1 września 1820 roku Rembieliński wydał memoriał z propozycją wytypowania miast rządowych, do których kierowani powinni być osadnicy przemysłowi. Miasta przygotowywano na ich przyjęcie zarówno pod względem gospodarczym, jak i administracyjnym. Osadnicy mieli dostawać darmowe materiały pod budowę domów. Utworzony został fundusz w wysokości 60 tys. zł, z którego można było udzielać kredytów dla osadników.

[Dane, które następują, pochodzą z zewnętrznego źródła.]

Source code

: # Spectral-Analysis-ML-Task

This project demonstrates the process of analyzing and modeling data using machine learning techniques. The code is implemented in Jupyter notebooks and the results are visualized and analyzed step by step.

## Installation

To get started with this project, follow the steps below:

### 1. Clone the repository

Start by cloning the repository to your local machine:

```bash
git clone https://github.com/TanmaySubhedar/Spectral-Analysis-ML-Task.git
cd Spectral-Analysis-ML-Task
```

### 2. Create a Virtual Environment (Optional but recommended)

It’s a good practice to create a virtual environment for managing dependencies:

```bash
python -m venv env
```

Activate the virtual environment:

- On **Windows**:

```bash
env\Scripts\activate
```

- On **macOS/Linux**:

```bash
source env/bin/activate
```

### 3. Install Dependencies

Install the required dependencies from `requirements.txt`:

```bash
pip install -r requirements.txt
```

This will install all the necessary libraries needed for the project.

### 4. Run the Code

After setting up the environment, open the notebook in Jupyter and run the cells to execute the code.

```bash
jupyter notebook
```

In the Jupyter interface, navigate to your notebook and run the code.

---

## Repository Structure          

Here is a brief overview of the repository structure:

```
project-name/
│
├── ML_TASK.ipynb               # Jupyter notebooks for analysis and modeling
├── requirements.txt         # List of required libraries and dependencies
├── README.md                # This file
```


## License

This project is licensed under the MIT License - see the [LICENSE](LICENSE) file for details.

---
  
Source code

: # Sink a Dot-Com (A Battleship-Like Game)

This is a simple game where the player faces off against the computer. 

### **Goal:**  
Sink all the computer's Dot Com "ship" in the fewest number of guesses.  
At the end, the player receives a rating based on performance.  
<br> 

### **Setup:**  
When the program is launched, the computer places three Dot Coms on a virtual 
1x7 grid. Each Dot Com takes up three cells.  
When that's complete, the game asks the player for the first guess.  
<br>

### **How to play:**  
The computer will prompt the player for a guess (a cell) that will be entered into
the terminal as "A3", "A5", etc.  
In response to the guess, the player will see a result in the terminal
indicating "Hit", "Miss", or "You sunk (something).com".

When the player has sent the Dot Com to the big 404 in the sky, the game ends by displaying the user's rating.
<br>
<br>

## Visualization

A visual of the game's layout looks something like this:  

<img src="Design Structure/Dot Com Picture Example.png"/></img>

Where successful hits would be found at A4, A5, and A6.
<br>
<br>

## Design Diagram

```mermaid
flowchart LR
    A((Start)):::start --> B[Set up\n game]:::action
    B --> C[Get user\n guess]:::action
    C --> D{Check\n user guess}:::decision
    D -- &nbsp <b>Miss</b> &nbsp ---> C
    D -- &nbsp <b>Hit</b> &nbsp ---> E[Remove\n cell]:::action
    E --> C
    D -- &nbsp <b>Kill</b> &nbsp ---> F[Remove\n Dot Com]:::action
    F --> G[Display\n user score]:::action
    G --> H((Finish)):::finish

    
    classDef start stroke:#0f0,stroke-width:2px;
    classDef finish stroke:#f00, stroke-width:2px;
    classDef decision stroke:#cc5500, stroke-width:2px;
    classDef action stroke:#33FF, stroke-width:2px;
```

Ważna data dla powstania Łodzi przemysłowej
Za jedną z dat wyznaczających początek Łodzi przemysłowej uznaje się 18 września 1820 roku. Tego dnia w oparciu o wskazania Rajmunda Rembielińskiego, namiestnik Królestwa Polskiego Józef Zajączek podpisał zarządzenie o lokalizacji osad fabrycznych. Na jego mocy liczne miasta rządowe, wśród których znalazła się Łódź, przeznaczono na osady dla fabrykantów (sukienników, tkaczy, prządków). Obiecano zapewnienie pomocy osadnikom ze strony państwa. Miały zostać sporządzone plany wydzielające działki, które z kolei planowano oddawać w dzierżawę osadnikom za dogodny czynsz z 6-letnim okresem zwolnienia z opłat.
30 stycznia 1821 roku rządowa komisja upoważniła Rajmunda Rembielińskiego do urządzania sukienniczych osad w następujących miastach: Zgierzu, Łodzi, Podrzeczu i Gostyninie. W tym czasie Łódź miała zaledwie ok. 800 mieszkańców oraz 112 drewnianych domów.